## GIVEN INSTRUCTION
Copy the rows below exactly as they appear, starting with the line that contains "order: Hymenoptera" and going down to the end of the rows, with both included. Leave the pictures out of your copy.

## PROVIDED RECORDS
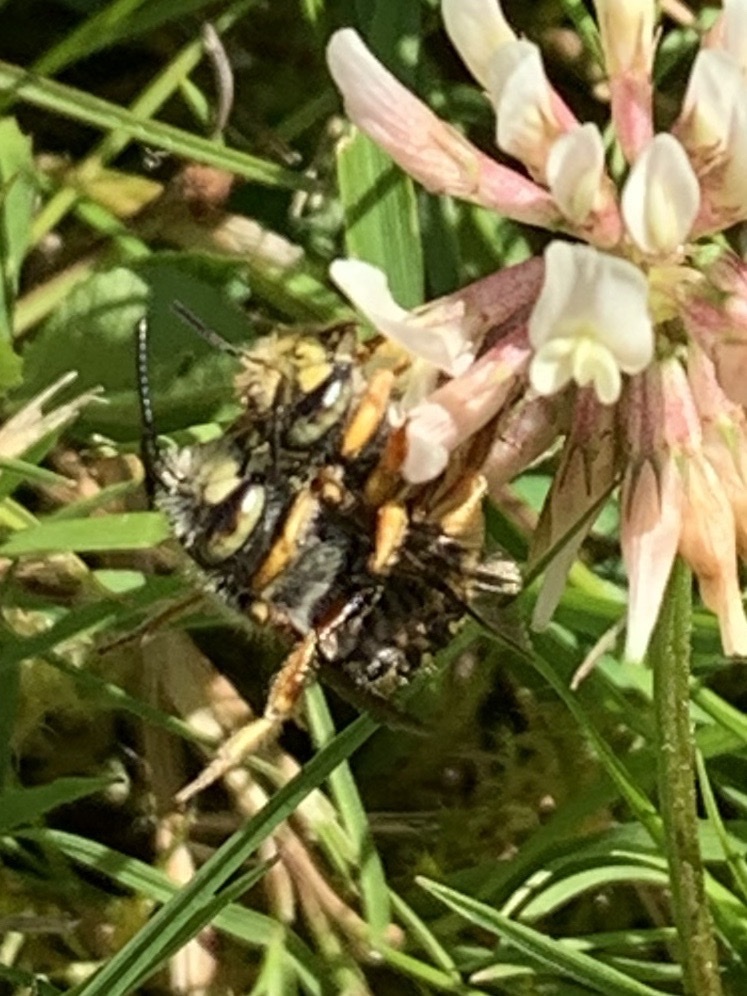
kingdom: Animalia
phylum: Arthropoda
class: Insecta
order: Hymenoptera
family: Megachilidae
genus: Anthidium
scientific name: Anthidium oblongatum
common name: Oblong wool carder bee
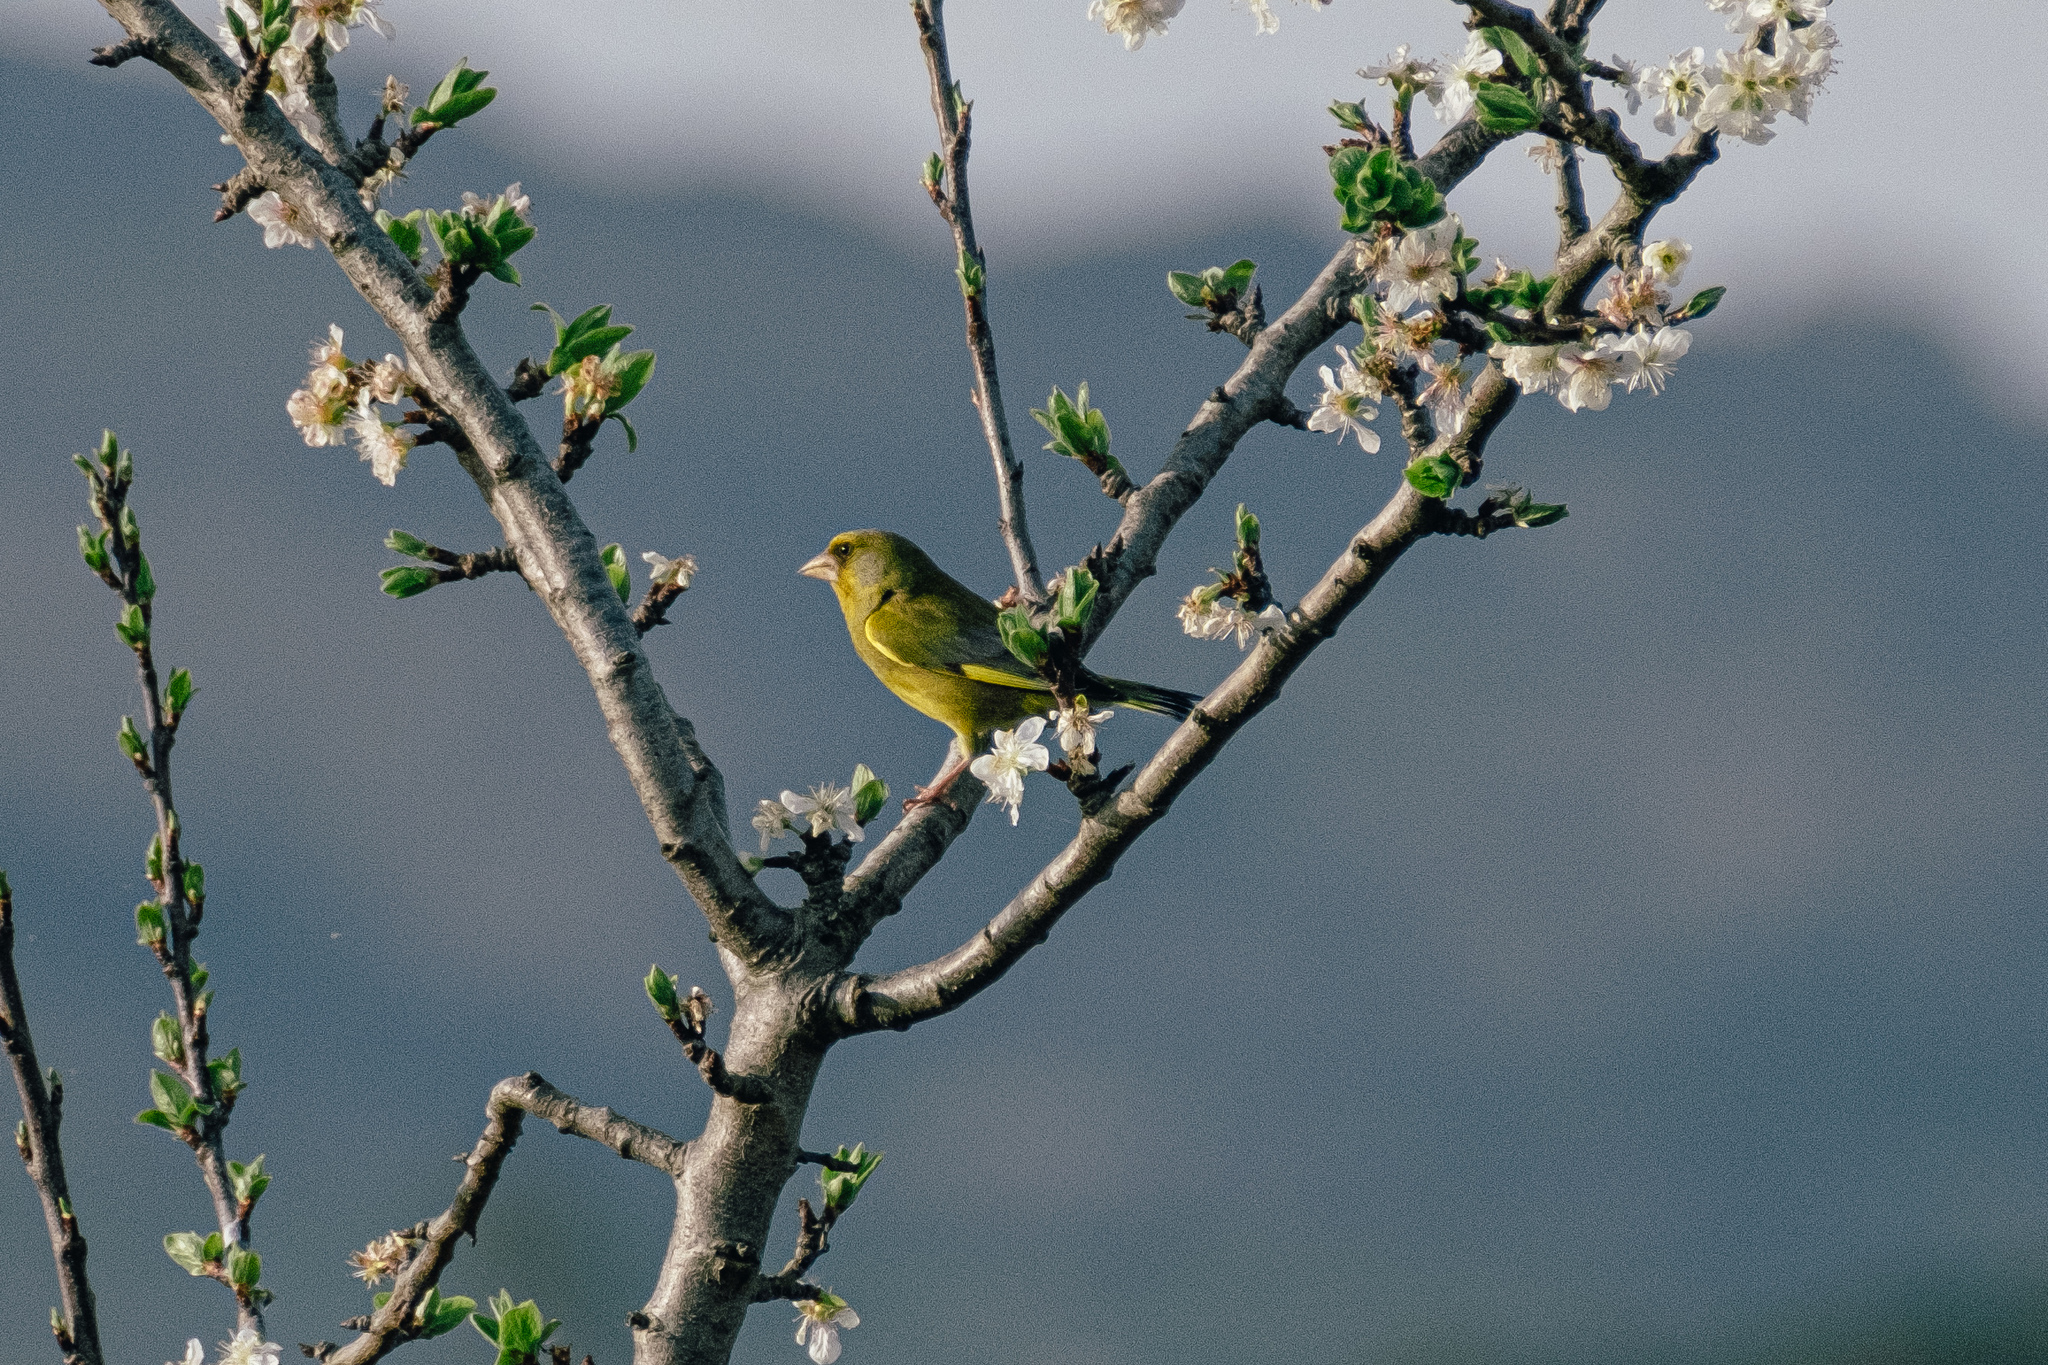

## RESULT OF THIS EXERCISE
order: Hymenoptera
family: Megachilidae
genus: Anthidium
scientific name: Anthidium oblongatum
common name: Oblong wool carder bee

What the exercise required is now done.